> _Exercise instructions_: Transcribe all records below exactly, without images.

> _Extracted records_:
════════════════
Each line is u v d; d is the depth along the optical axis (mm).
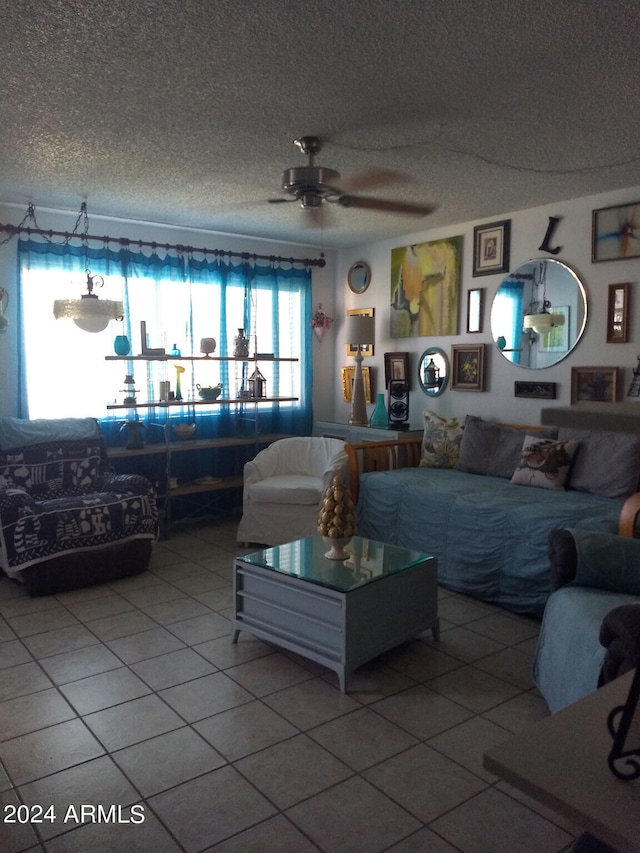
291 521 4297
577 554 2346
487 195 3977
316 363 5953
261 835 1716
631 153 3193
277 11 1908
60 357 4426
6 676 2590
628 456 3531
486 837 1711
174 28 2000
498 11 1911
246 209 4336
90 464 4145
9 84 2402
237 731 2209
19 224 4277
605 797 845
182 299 4930
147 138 2980
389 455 4617
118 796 1870
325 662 2527
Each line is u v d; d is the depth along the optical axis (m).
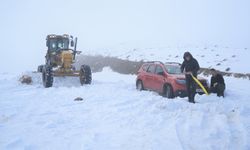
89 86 14.66
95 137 6.67
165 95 12.80
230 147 6.21
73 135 6.81
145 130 7.26
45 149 5.92
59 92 12.73
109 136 6.77
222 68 21.97
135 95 11.98
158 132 7.12
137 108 9.59
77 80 16.72
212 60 24.95
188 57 10.73
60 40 18.27
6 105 9.91
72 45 17.75
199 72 21.59
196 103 9.98
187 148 6.11
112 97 11.55
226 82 17.55
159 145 6.21
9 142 6.19
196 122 8.00
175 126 7.60
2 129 7.16
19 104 10.11
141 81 14.55
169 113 8.95
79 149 5.94
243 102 11.59
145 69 14.55
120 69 29.08
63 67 15.84
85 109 9.44
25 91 13.11
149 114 8.81
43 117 8.34
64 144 6.21
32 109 9.34
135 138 6.65
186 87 10.83
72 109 9.42
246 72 20.09
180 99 11.10
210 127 7.61
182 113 8.92
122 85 15.57
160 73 13.13
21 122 7.82
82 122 7.91
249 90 14.96
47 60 17.98
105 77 23.95
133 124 7.78
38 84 15.78
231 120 8.38
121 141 6.44
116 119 8.24
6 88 13.94
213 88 12.83
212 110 9.31
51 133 6.92
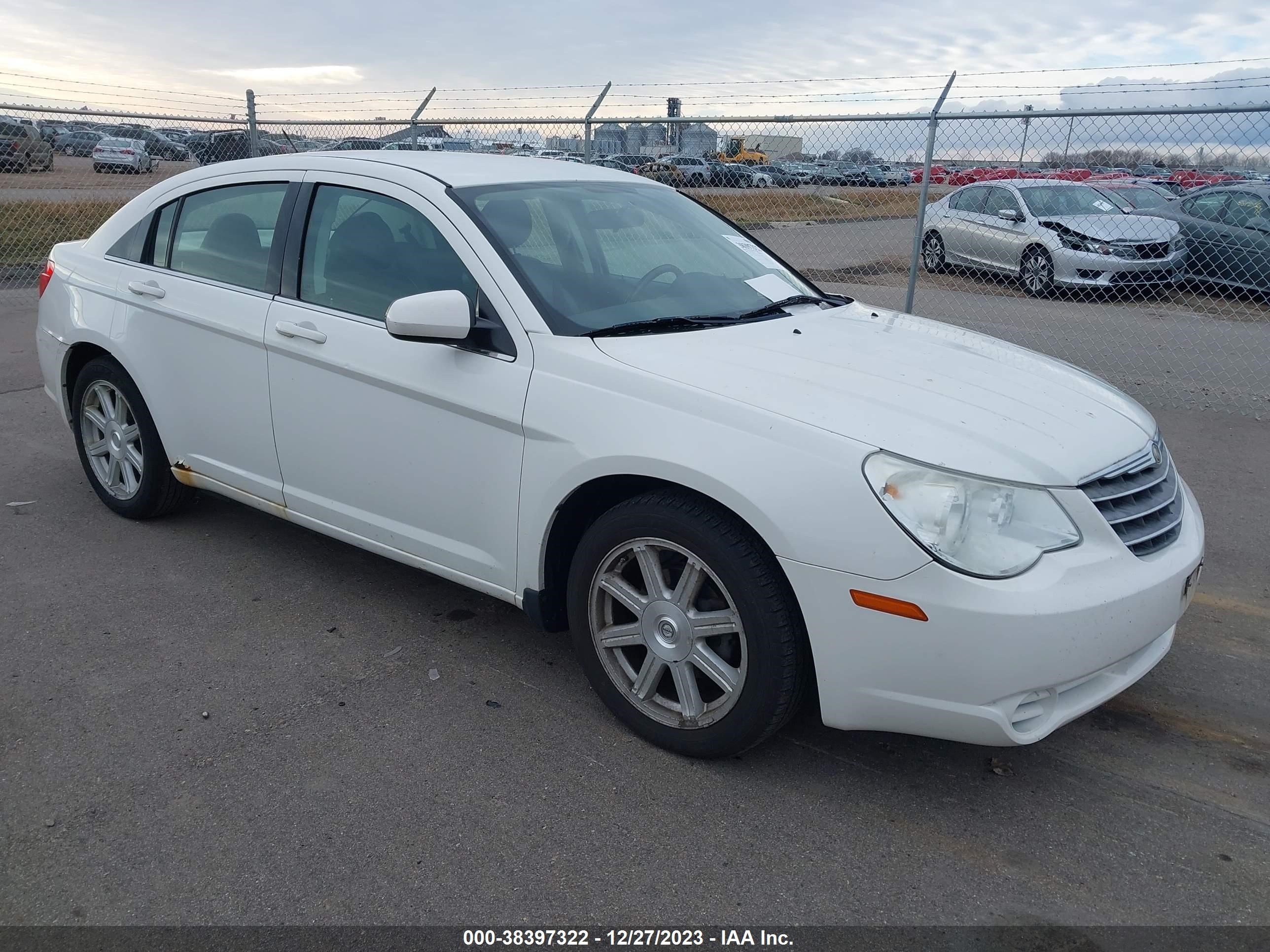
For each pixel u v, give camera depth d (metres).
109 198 11.50
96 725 3.12
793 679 2.75
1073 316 10.38
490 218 3.43
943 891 2.50
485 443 3.19
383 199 3.61
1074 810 2.83
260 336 3.76
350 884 2.47
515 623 3.89
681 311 3.46
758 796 2.86
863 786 2.92
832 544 2.55
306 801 2.78
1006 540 2.54
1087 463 2.74
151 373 4.25
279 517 4.10
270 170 4.00
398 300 3.10
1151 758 3.10
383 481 3.53
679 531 2.81
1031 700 2.57
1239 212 10.57
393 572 4.32
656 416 2.84
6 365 7.77
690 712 2.95
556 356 3.07
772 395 2.79
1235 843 2.71
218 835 2.63
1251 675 3.60
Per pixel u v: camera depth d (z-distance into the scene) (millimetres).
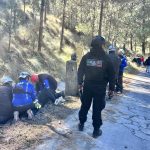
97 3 32219
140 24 51281
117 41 41719
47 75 10211
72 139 7418
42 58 19188
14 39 18969
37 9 26188
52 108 9695
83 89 7422
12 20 20344
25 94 8547
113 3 35031
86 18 33156
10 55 16156
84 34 32969
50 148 6801
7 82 8930
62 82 15938
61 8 32812
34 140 7148
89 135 7785
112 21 36500
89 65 7207
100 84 7250
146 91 17109
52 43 24953
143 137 8328
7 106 8320
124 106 11711
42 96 9719
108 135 8031
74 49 27500
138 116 10477
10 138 7191
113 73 7188
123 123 9352
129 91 15906
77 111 9711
════════════════
> _Output of the exercise_:
Each line is u v d; d is the depth along the optical axis (mm).
291 521 4297
577 554 2346
487 195 3977
316 363 5953
261 835 1716
631 153 3193
277 11 1908
60 357 4426
6 676 2590
628 456 3531
486 837 1711
174 28 2000
498 11 1911
246 209 4336
90 464 4145
9 84 2402
237 731 2209
19 224 4277
605 797 845
182 299 4930
147 138 2980
389 455 4617
118 796 1870
325 662 2527
Each line is u v d; d is the depth along the optical axis (m).
89 86 14.66
95 137 6.67
165 95 12.80
230 147 6.21
73 135 6.81
145 130 7.26
45 149 5.92
59 92 12.73
109 136 6.77
222 68 21.97
135 95 11.98
158 132 7.12
137 108 9.59
77 80 16.72
212 60 24.95
188 57 10.73
60 40 18.27
6 105 9.91
72 45 17.75
199 72 21.59
196 103 9.98
187 148 6.11
112 97 11.55
226 82 17.55
159 145 6.21
9 142 6.19
196 122 8.00
175 126 7.60
2 129 7.16
19 104 10.11
141 81 14.55
169 113 8.95
79 149 5.94
243 102 11.59
145 69 14.55
120 69 29.08
63 67 15.84
85 109 9.44
25 91 13.11
149 114 8.81
43 117 8.34
64 144 6.21
32 109 9.34
135 138 6.65
186 87 10.83
72 109 9.42
246 72 20.09
180 99 11.10
210 127 7.61
182 113 8.92
122 85 15.57
160 73 13.13
21 122 7.82
82 122 7.91
249 90 14.96
47 60 17.98
105 77 23.95
133 124 7.78
38 84 15.78
231 120 8.38
121 141 6.44
116 119 8.24
6 88 13.94
213 88 12.83
212 110 9.31
51 133 6.92
For each pixel u v, give camera depth d (metres).
109 198 11.50
96 725 3.12
793 679 2.75
1073 316 10.38
490 218 3.43
943 891 2.50
485 443 3.19
383 199 3.61
1074 810 2.83
260 336 3.76
350 884 2.47
515 623 3.89
681 311 3.46
758 796 2.86
863 786 2.92
832 544 2.55
306 801 2.78
1006 540 2.54
1087 463 2.74
151 373 4.25
279 517 4.10
270 170 4.00
398 300 3.10
1151 758 3.10
383 481 3.53
679 531 2.81
1031 700 2.57
1239 212 10.57
393 572 4.32
656 416 2.84
6 365 7.77
690 712 2.95
556 356 3.07
772 395 2.79
1235 843 2.71
218 835 2.63
1251 675 3.60
Per pixel u v: camera depth d (z-distance into the scene) (millimetres).
97 3 32219
140 24 51281
117 41 41719
47 75 10211
72 139 7418
42 58 19188
14 39 18969
37 9 26188
52 108 9695
83 89 7422
12 20 20344
25 94 8547
113 3 35031
86 18 33156
10 55 16156
84 34 32969
50 148 6801
7 82 8930
62 82 15938
61 8 32812
34 140 7148
89 135 7785
112 21 36500
89 65 7207
100 84 7250
146 91 17109
52 43 24953
143 137 8328
7 106 8320
124 106 11711
42 96 9719
108 135 8031
74 49 27500
138 116 10477
10 138 7191
113 73 7188
123 123 9352
129 91 15906
77 111 9711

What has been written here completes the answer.